Ciente da influência e dos altos índices de consumo da produção cultural norte-americana no Brasil, o pesquisador Michel Gomes da Rocha desenvolveu sua dissertação de mestrado sobre quatro filmes de Hollywood e a representação da cidadania entre os anos de 1980 e 1990.
"Mississipi em chamas" (1988) do diretor Alan Parker, "Nascido em 4 de julho" (1989) de Oliver Stone, "Um dia de fúria" (1993), de Joel Chumacher e "Clube da luta" (1999), de David Fincher, foram as quatro narrativas fílmicas escolhidas. Isso porque elas evocam problemáticas semelhantes em relação à cidadania nos Estados Unidos e dialogam com o contexto histórico do país no século 20. A contribuição didática de seu mestrado, segundo Rocha, é elucidar as dinâmicas que consumimos ao assistir esses filmes.
Cena do filme "Clube da luta", um dos quatro analisados, pelo pesquisador
Rocha optou por trabalhar com o conceito de cidadania moderno, que se pretende universalista, e analisou os filmes individualmente, além de relacionando-os. "Mississipi em chamas" explora a cidadania da comunidade negra nos EUA e tem como papel lembrar para as gerações daquele momento um passado de lutas, mostrando uma série de elementos vividos pelos negros a longo prazo. "Para mim, é um filme didático que vai tocar diretamente na questão da segregação racial dos Estados Unidos", diz o pesquisador.
Já "Nascido em 4 de julho" discute a experiência do veterano de guerra, tendo, assim, um papel importante pela força da ideia do conflito bélico na identidade do norte-americano. "A guerra forja a ideia de união e coaduna pessoas que não seriam consideradas cidadãos, como o imigrante e o negro, em um contexto de paz", explica Rocha. A narrativa de Oliver Stone traz a "guerra perdida", que foi a do Vietnã, e "protagoniza um combate de memórias com narrativas que representavam a guerra por um viés conservador", que exalta o conflito bélico, escreve o pesquisador. O filme dialoga ainda com outras culturas políticas, como o feminismo, ativismo anti-guerra e ativismo negro, em um contexto de crise por conta da perda da guerra.

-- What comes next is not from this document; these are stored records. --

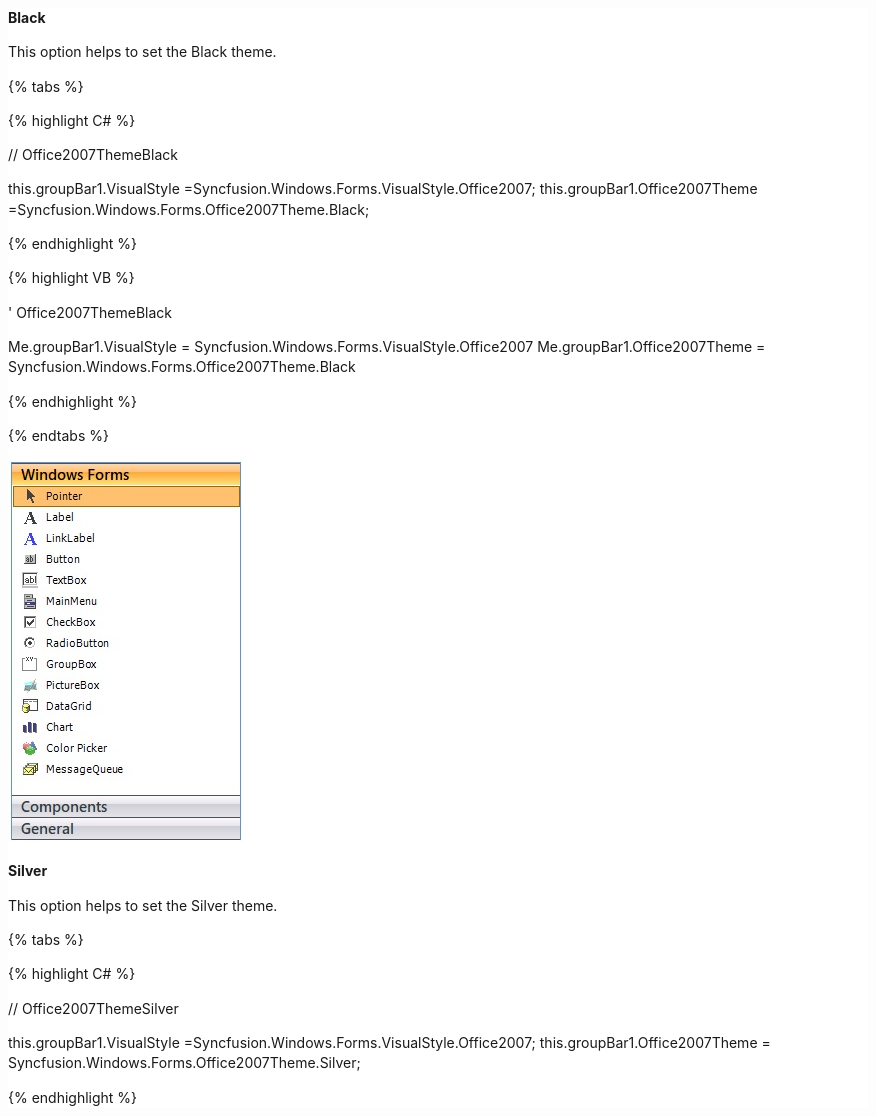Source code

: **Black**

This option helps to set the Black theme.

{% tabs %}

{% highlight C# %}

// Office2007ThemeBlack

this.groupBar1.VisualStyle =Syncfusion.Windows.Forms.VisualStyle.Office2007;
this.groupBar1.Office2007Theme =Syncfusion.Windows.Forms.Office2007Theme.Black;

{% endhighlight %}

{% highlight VB %}

' Office2007ThemeBlack

Me.groupBar1.VisualStyle = Syncfusion.Windows.Forms.VisualStyle.Office2007
Me.groupBar1.Office2007Theme = Syncfusion.Windows.Forms.Office2007Theme.Black

{% endhighlight %}

{% endtabs %}

![](Overview_images/Overview_img120.jpeg) 

**Silver**

This option helps to set the Silver theme.

{% tabs %}

{% highlight C# %}

// Office2007ThemeSilver

this.groupBar1.VisualStyle =Syncfusion.Windows.Forms.VisualStyle.Office2007;
this.groupBar1.Office2007Theme = Syncfusion.Windows.Forms.Office2007Theme.Silver;

{% endhighlight %}
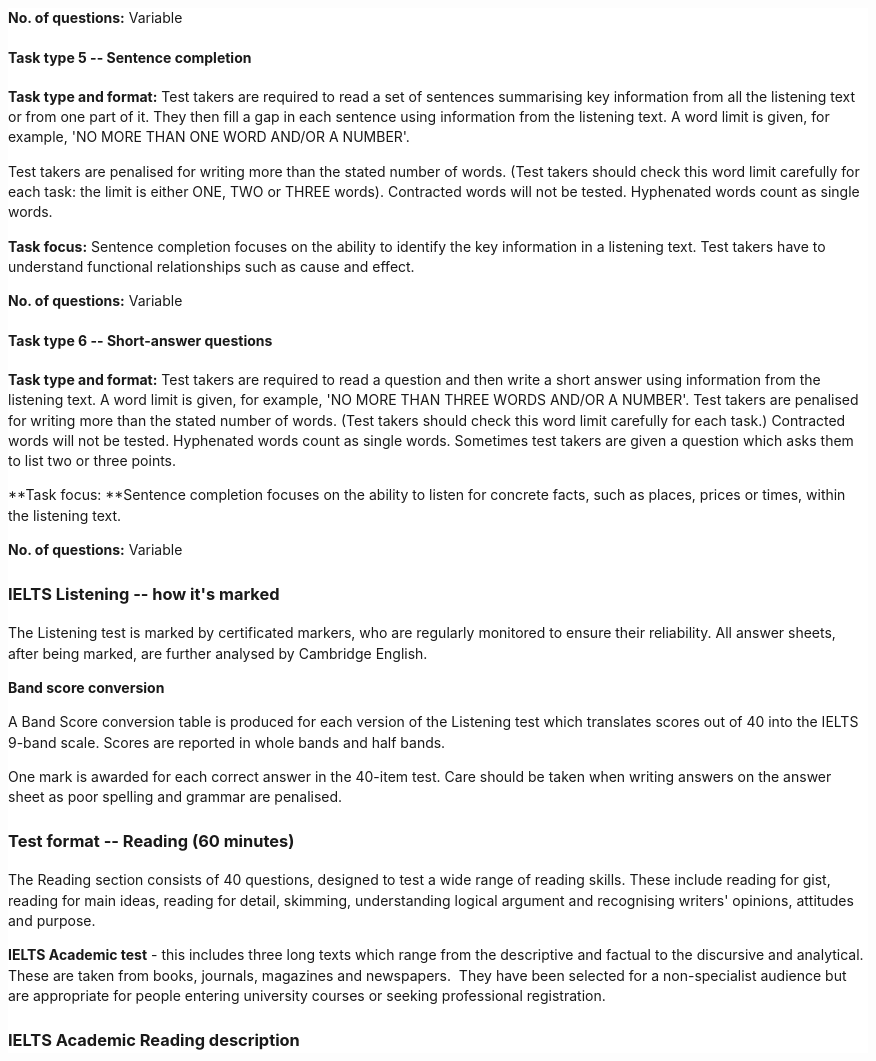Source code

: **No. of questions:** Variable

#### Task type 5 -- Sentence completion

**Task type and format:** Test takers are required to read a set of sentences summarising key information from all the listening text or from one part of it. They then fill a gap in each sentence using information from the listening text. A word limit is given, for example, 'NO MORE THAN ONE WORD AND/OR A NUMBER'.

Test takers are penalised for writing more than the stated number of words. (Test takers should check this word limit carefully for each task: the limit is either ONE, TWO or THREE words). Contracted words will not be tested. Hyphenated words count as single words.

**Task focus:** Sentence completion focuses on the ability to identify the key information in a listening text. Test takers have to understand functional relationships such as cause and effect.

**No. of questions:** Variable

#### Task type 6 -- Short-answer questions

**Task type and format:** Test takers are required to read a question and then write a short answer using information from the listening text. A word limit is given, for example, 'NO MORE THAN THREE WORDS AND/OR A NUMBER'. Test takers are penalised for writing more than the stated number of words. (Test takers should check this word limit carefully for each task.) Contracted words will not be tested. Hyphenated words count as single words. Sometimes test takers are given a question which asks them to list two or three points.

**Task focus: **Sentence completion focuses on the ability to listen for concrete facts, such as places, prices or times, within the listening text.

**No. of questions:** Variable

### IELTS Listening -- how it\'s marked

The Listening test is marked by certificated markers, who are regularly monitored to ensure their reliability. All answer sheets, after being marked, are further analysed by Cambridge English.

**Band score conversion**

A Band Score conversion table is produced for each version of the Listening test which translates scores out of 40 into the IELTS 9-band scale. Scores are reported in whole bands and half bands.

One mark is awarded for each correct answer in the 40-item test. Care should be taken when writing answers on the answer sheet as poor spelling and grammar are penalised.

### Test format -- Reading (**60 minutes)**

The Reading section consists of 40 questions, designed to test a wide range of reading skills. These include reading for gist, reading for main ideas, reading for detail, skimming, understanding logical argument and recognising writers\' opinions, attitudes and purpose.

**IELTS Academic test** - this includes three long texts which range from the descriptive and factual to the discursive and analytical. These are taken from books, journals, magazines and newspapers.  They have been selected for a non-specialist audience but are appropriate for people entering university courses or seeking professional registration.

### IELTS Academic Reading description
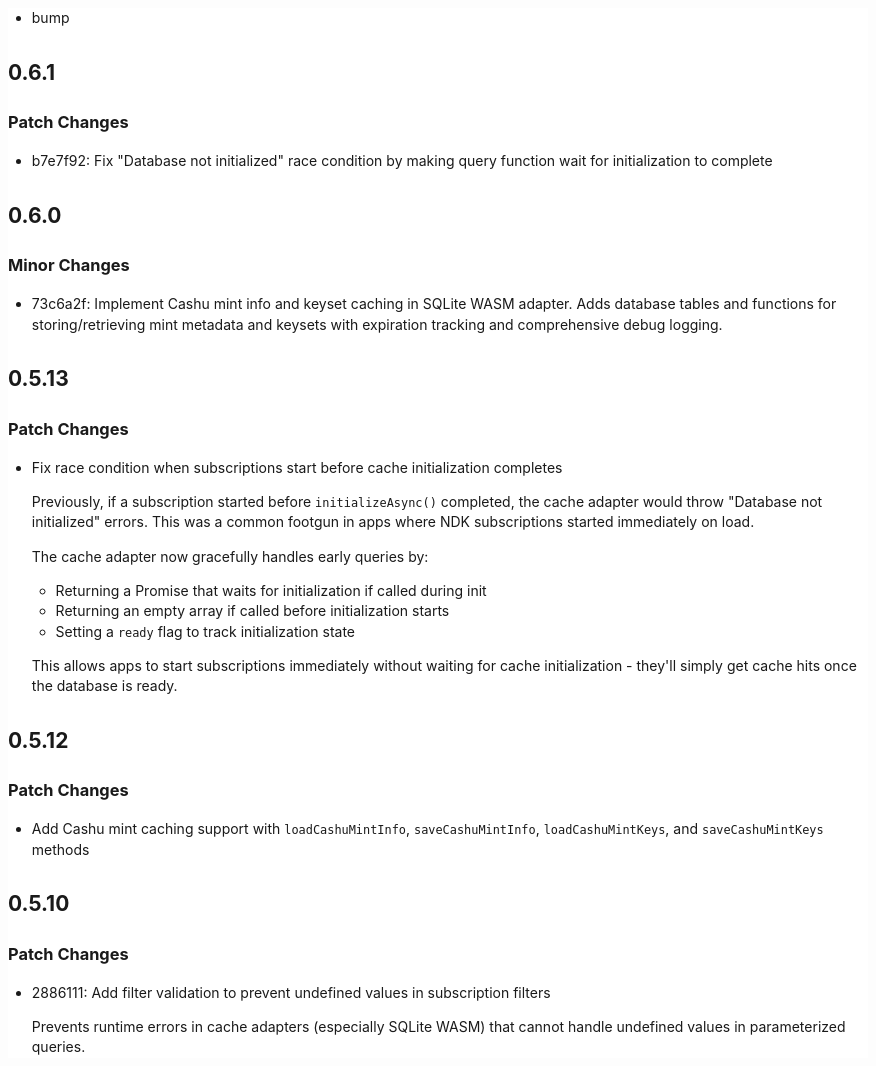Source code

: - bump

## 0.6.1

### Patch Changes

- b7e7f92: Fix "Database not initialized" race condition by making query function wait for initialization to complete

## 0.6.0

### Minor Changes

- 73c6a2f: Implement Cashu mint info and keyset caching in SQLite WASM adapter. Adds database tables and functions for storing/retrieving mint metadata and keysets with expiration tracking and comprehensive debug logging.

## 0.5.13

### Patch Changes

- Fix race condition when subscriptions start before cache initialization completes

    Previously, if a subscription started before `initializeAsync()` completed, the cache adapter would throw "Database not initialized" errors. This was a common footgun in apps where NDK subscriptions started immediately on load.

    The cache adapter now gracefully handles early queries by:
    - Returning a Promise that waits for initialization if called during init
    - Returning an empty array if called before initialization starts
    - Setting a `ready` flag to track initialization state

    This allows apps to start subscriptions immediately without waiting for cache initialization - they'll simply get cache hits once the database is ready.

## 0.5.12

### Patch Changes

- Add Cashu mint caching support with `loadCashuMintInfo`, `saveCashuMintInfo`, `loadCashuMintKeys`, and `saveCashuMintKeys` methods

## 0.5.10

### Patch Changes

- 2886111: Add filter validation to prevent undefined values in subscription filters

    Prevents runtime errors in cache adapters (especially SQLite WASM) that cannot handle undefined values in parameterized queries.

Abordando o contexto de crise do início dos anos 1990, "Um dia de fúria" mostra a polarização social promovida pelas "políticas neoconservadores e neoliberias após doze anos de governo republicano". A narrativa "mostra violência urbana, preconceito e xenofobia contra minorias, desemprego e os resquícios da guerra fria", conta Michel. Ele traz a crise do modelo cidadão norte-americano, o homem WASP (branco, anglo-saxão e protestante, pela sigla em inglês), que também aparece de forma latente no "Clube da luta".
O filme de David Fincher faz uma forte crítica ao individualismo, consumismo, imperalismo e alienação daquela sociedade, além de apresentar fortes metáforas e conceitos filosóficos, já antes explorados por Rocha em outros trabalhos.
Rocha conclui que a representação da cidadania nos filmes se relaciona diretamente com o contexto político dos anos 1980-90 nos Estados Unidos, evocando as problemáticas dos negros, cujo usufruto da cidadania sofreu retrocessos no período, assim como a dos pobres, "pela ascenção de um projeto de nação neoconservador e neoliberal à Casa Branca".